I'm 22 and only now do I realize that there actually is a million more things that have plagued me and my childhood that haven't affected others in the same way. It's not the fact that my upbringing has been evidently and undeniably traumatic (which in some rare, regrettable cases, it has), but that much of these things are simply not intense or definitive enough to be considered a type of institutionally recognized trauma or hardship. "Stuck in liminality," as it might be called.

  1. What generation am I really? In the most technical of senses, I was born here in the U.S. and never had to naturalize, so I'm second generation. But my parents have spent merely one more year in the U.S. than I had; I am not the type of second generation daughter to have access to parents who fully understood me in English or have any type of substantial experience in this anomaly of a country. My mom would always tout that she has more "experience" in the age sense, which applies to certain universal issues like daily habits or respecting ones elders, but certainly not in terms of sending one's daughter to an immigrant-run tutoring center to improve her grade from a 92% to a 98%. Not to mention, I lived in China and went to pre-school there from 6 months to 4 years old before returning to the U.S.; I hardly have any memory of being in the U.S. before the back and forth. What does that make me?

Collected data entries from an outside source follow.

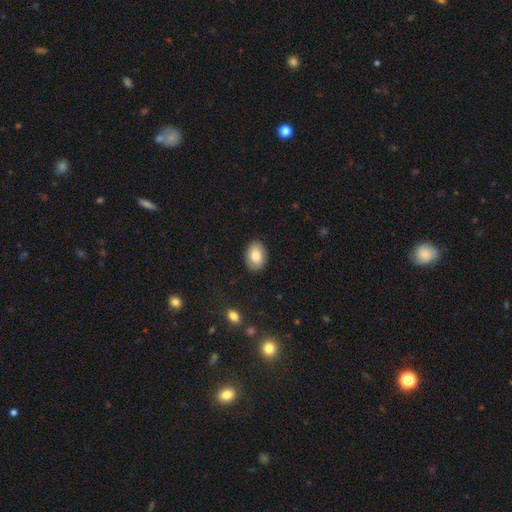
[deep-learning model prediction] smooth 82%, featured or disk 11%, star or artifact 7%. Down the decision tree: how rounded — in between (79%); merging — none (87%).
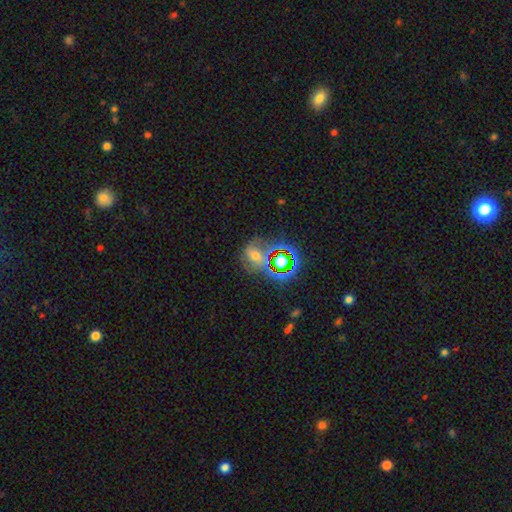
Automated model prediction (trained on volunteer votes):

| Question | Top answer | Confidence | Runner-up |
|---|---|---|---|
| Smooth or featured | star or artifact | 42% | smooth (38%) |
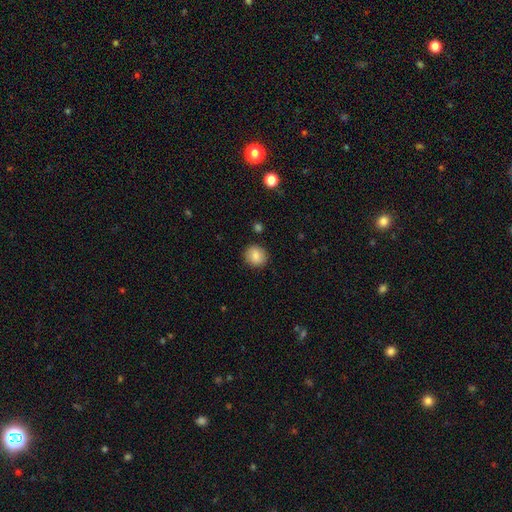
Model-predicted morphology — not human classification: type=smooth (84%); roundness=round (86%); merging=none (89%).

  2. My parents, and therefore I (before this job), have never gotten health insurance from an employer. My father runs a small business -- which should already be grounds for a "see? She definitely does come from a disadvantaged background!" But my dad's business is not a mom and pop shop on the street somewhere; it's in the corner of a warehouse district two cities south of my hometown, a corner that often sees robberies and theft with air that smells of fried chicken from the factory across the street. That small business raised me and my sister. My family had to pay for health insurance out of pocket.
  3. Speaking of small business, I could never really write a coherent narrative about helping out the family business besides doing "marketing" (which is really just me BS'ing the shit out of their social media page) during the pandemic. Not necessarily because I couldn't help, but because I didn't want to or wasn't allowed to. Poor little girl who barely weighs 110 lbs (even now) can't run a forklift to carry bikes from one end of the warehouse to another!
  4. One of my friends once said that everyone is a nepo baby of something. This particular friend happens to come from a family of scientists well established in their fields, who work at household name companies and academic institutions. When I told him that my family merely runs a bike shop, he said, "you're a nepo baby of bikes. That's pretty cool." How do I explain that his status as a nepo baby of science is not equivalent to my status as a nepo baby of bikes?
  5. My parents are only ever friends with other immigrant families. Never Americans. Cue the Chinese immigrant diaspora echo chamber of "send your kids to SAT tutoring" or "Li's Ballet" or "get fingerprinted so they can use biometrics to determine your scholastic aptitude!"
  6. I have been physically and verbally abused. In sixth grade, I told my friend that I was scared my mom would hit me if I failed an exam. She replied, "She's not allowed to do that! Child abuse is illegal!"
  7. Per the last point, I'm still healing from those scars.

If I was raised to be cognizant of all the ways I've been disadvantaged, my story would have much more easily taken shape as a girl who has had to struggle all her life. I would have been, in a sense, a first generation Chinese American daughter whose family had to run a small business to survive, who experienced abuse she never deserved, and was subjected to the misunderstandings of an immigrant-centric system that stunted her growth throughout her teenage years.